Essa aplicação é considerada um investimento de alto risco, principalmente em se tratando de uma previdência municipal, na qual exige-se regras rigorosas de segurança para proteção do futuro da seguridade social e assistencial dos trabalhadores. Segundo dados abertos da PreviPaulista, até o momento são assistidos 1.567 aposentados e 485 pensionistas pela instituição.

Investigadores da PF informaram que para fechar a transação, o corpo técnico que faz avaliação dos riscos de investimentos do fundo na PreviPaulista foi esvaziado. A transferência do valor milionário para o Banco Master teria sido imposta em decisão unilateral pela própria presidência do instituto previdenciário que teria justificado o aporte sob a promessa de rendimento de 7% acima da inflação oficial (IPCA) num ano.

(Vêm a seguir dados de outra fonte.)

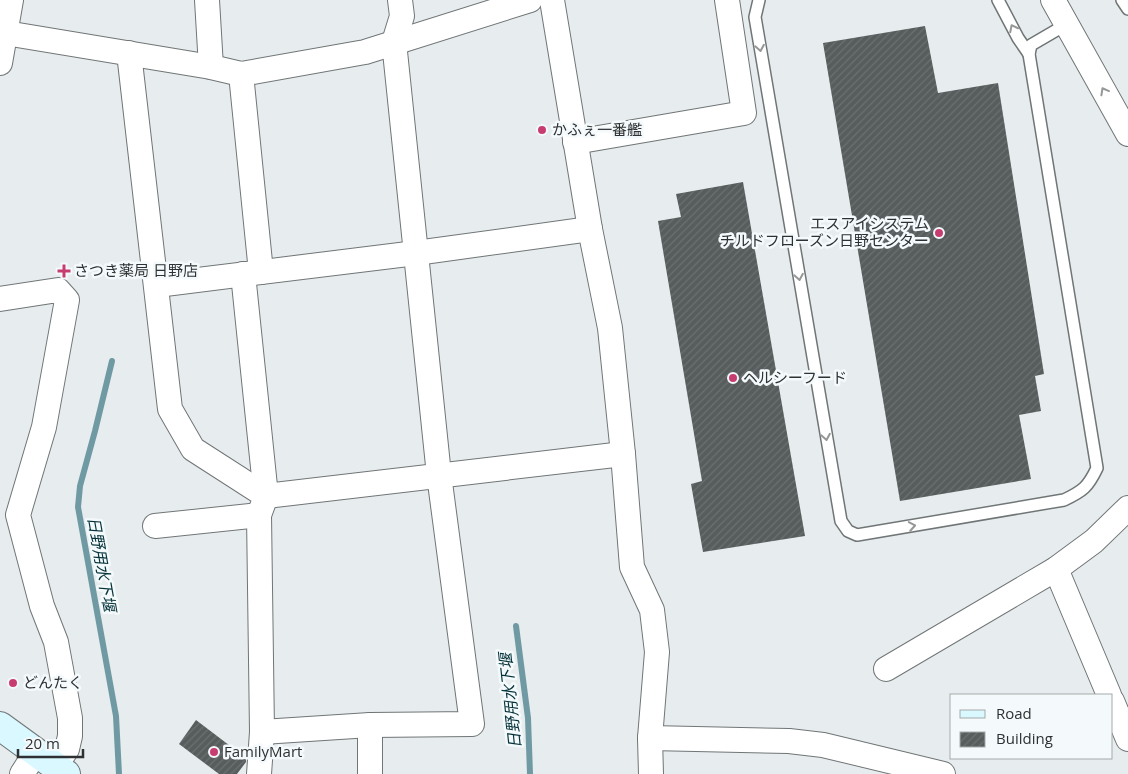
<svg xmlns="http://www.w3.org/2000/svg" width="1128" height="774" font-family="'Open Sans','Noto Sans JP',sans-serif">
<defs>
<pattern id="building-hatch" width="6" height="6" patternUnits="userSpaceOnUse" patternTransform="scale(1.25)"><rect width="6" height="6" fill="#575c5d"/><path d="M-1 1l2-2M0 6l6-6M5 7l2-2" fill="none" stroke="#6c7071"/></pattern>
</defs>
<rect width="100%" height="100%" fill="#e7ecee"/>
<g fill="none" stroke-linecap="round" stroke-linejoin="round">
<g stroke="#6f9aa3" stroke-width="6">
<path d="M 112,361 L 95,431 L 80,486 L 78,507 L 116,716 L 119,774"/>
<path d="M 516,626 L 528,718 L 530,774"/>
</g>
</g>
<g fill="url(#building-hatch)">
<path d="M 925,26 L 938,93 L 998,83 L 1044,374 L 1035,376 L 1041,411 L 1019,415 L 1031,479 L 900,501 L 823,43 Z"/>
<path d="M 743,182 L 805,536 L 703,552 L 691,484 L 702,481 L 658,221 L 681,217 L 676,194 Z"/>
<path d="M 196,720 L 246,758 L 246,762 L 237,774 L 219,774 L 179,744 Z"/>
</g>
<g fill="none" stroke-linecap="round" stroke-linejoin="round">
<g stroke="#707576" stroke-width="14">
<g id="service">
<path d="M 759,0 L 755,17 L 841,521 L 848,531 L 857,535 L 1064,500 C 1083,491 1088,487 1097,468 L 1029,54 L 1031,45 L 1067,24"/>
<path d="M 998,0 L 1018,38 L 1029,54"/>
<path d="M 1122,0 L 1128,9"/>
</g>
</g>
<g stroke="#707576" stroke-width="26">
<g id="minor">
<path d="M 207,0 L 211,67"/>
<path d="M 552,0 L 590,229 L 610,328 L 623,454 L 632,567 L 652,610 L 657,652 L 650,738 L 651,774"/>
<path d="M 1053,0 L 1128,134"/>
<path d="M 0,32 L 211,67 L 241,74 L 365,52 L 530,0"/>
<path d="M 129,53 L 170,409 L 193,449 L 266,496 L 259,515 L 262,732 L 259,774"/>
<path d="M 0,63 L 11,0"/>
<path d="M 241,74 L 261,272"/>
<path d="M 575,142 L 744,113 L 727,0"/>
<path d="M 243,274 L 266,496 L 623,454"/>
<path d="M 157,285 L 416,253 L 590,229"/>
<path d="M 0,299 L 58,290 L 67,300 L 44,427 L 18,515 L 42,606 L 56,642 L 70,718 L 70,736 L 67,749 L 55,766"/>
<path d="M 155,526 L 259,515"/>
<path d="M 1056,569 L 1109,695"/>
<path d="M 886,669 L 1056,569 L 1094,541 L 1128,508"/>
<path d="M 1112,701 L 1128,739"/>
<path d="M 370,725 L 370,774"/>
<path d="M 262,732 L 370,725 L 472,724 L 439,475 L 394,42 L 402,16 L 400,0"/>
<path d="M 650,738 L 789,741 L 823,745 L 943,774"/>
<path d="M 22,774 L 36,752"/>
</g>
</g>
<g stroke="#707576" stroke-width="30">
<path id="secondary" d="M 0,726 L 66,774"/>
</g>
<use href="#service" stroke="#fff" stroke-width="11"/>
<use href="#minor" stroke="#fff" stroke-width="24"/>
<use href="#secondary" stroke="#d9f8ff" stroke-width="28"/>
</g>
<defs><path id="oneway-chevron" d="M-2-3.5L2.5 0L-2 3.5" fill="none" stroke-width="1.6" stroke-linecap="round" stroke-linejoin="round" transform="scale(1.25)"/></defs>
<g stroke="#969898">
<use href="#oneway-chevron" transform="translate(1013 28) rotate(-117)"/>
<use href="#oneway-chevron" transform="translate(760 48) rotate(80)"/>
<use href="#oneway-chevron" transform="translate(1104 91) rotate(-119)"/>
<use href="#oneway-chevron" transform="translate(799 277) rotate(80)"/>
<use href="#oneway-chevron" transform="translate(826 437) rotate(80)"/>
<use href="#oneway-chevron" transform="translate(912 526) rotate(-10)"/>
</g>
<g fill="#c83d70" stroke="#f4fafb" stroke-width="2">
<circle cx="542" cy="130" r="5"/>
<circle cx="939" cy="233" r="5"/>
<path d="M61.5 263.5h5v5h5v5h-5v5h-5v-5h-5v-5h5z"/>
<circle cx="733" cy="378" r="5"/>
<circle cx="13" cy="683" r="5"/>
<circle cx="214" cy="752" r="5"/>
</g>
<g text-anchor="middle" stroke-width="5" stroke-linejoin="round" paint-order="stroke">
<g font-size="15" fill="#2e3031" stroke="#f4fafb" text-anchor="start">
<text x="552" y="135">かふぇ一番艦</text>
<text x="929" y="229" text-anchor="end">エスアイシステム<tspan x="929" dy="17">チルドフローズン日野センター</tspan></text>
<text x="74" y="276">さつき薬局 日野店</text>
<text x="743" y="383">ヘルシーフード</text>
<text x="23" y="688">どんたく</text>
<text x="224" y="757">FamilyMart</text>
</g>
<g font-size="16" font-style="italic" fill="#053139" stroke="#f4fafb">
<text transform="translate(102 564) rotate(80)" y="6">日野用水下堰</text>
<text transform="translate(510 701) rotate(-96)" y="6">日野用水下堰</text>
</g>
</g>
<rect x="950" y="694" width="162" height="65" fill="#f4fafb" stroke="#a5a9aa"/>
<rect x="960" y="710" width="25" height="8" fill="#d9f8ff" stroke="#a5a9aa"/>
<text x="996" y="719" font-size="15" fill="#2e3031">Road</text>
<rect x="960" y="732" width="25" height="15" fill="url(#building-hatch)" stroke="#a5a9aa"/>
<text x="996" y="744" font-size="15" fill="#2e3031">Building</text>
<path d="M18 749v8h65v-8" fill="none" stroke="#2e3031" stroke-width="2.5"/>
<text x="25" y="749" font-size="15" fill="#2e3031" stroke="#f4fafb" stroke-width="4" paint-order="stroke">20 m</text>
</svg>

Presidente do PreviPaulista, Giovanna Cordeiro | Divulgação/PreviPaulista

Investigação dos crimes

O inquérito trabalha na linha suspeita de crimes ao sistema financeiro nacional e contra a Administração Pública, por exemplo a gestão fraudulenta. As provas recolhidas nos endereços dos alvos da Operação Take Over desta manhã, vão passar por perícia técnica. Os investigadores buscam descobrir se há no esquema o pagamento de propina ou benefícios a agentes públicos com objetivo de facilitar a escolha do banco ou direcionar.

Banco Master

Esse braço das investigações que envolve o banco do empresário preso na Superintendência da Polícia Federal em Brasília (DF), Daniel Vorcaro, expande o cerco sobre as investigações em curso sobre o Banco Master, como a Operação Compliance Zero.

Em informações preliminares, o que se sabe é que mediante a liquidação da instituição financeira pelo BC, os mais de R$ 3 milhões aplicados pelo município oriundo do fundo previdenciário municipal estão seriamente comprometidos, com prejuízo direto nas contas locais.

A redação do iG entrou em contato com a PreviPaulista, mas até o momento não teve resposta. O espaço segue aberto para manifestações.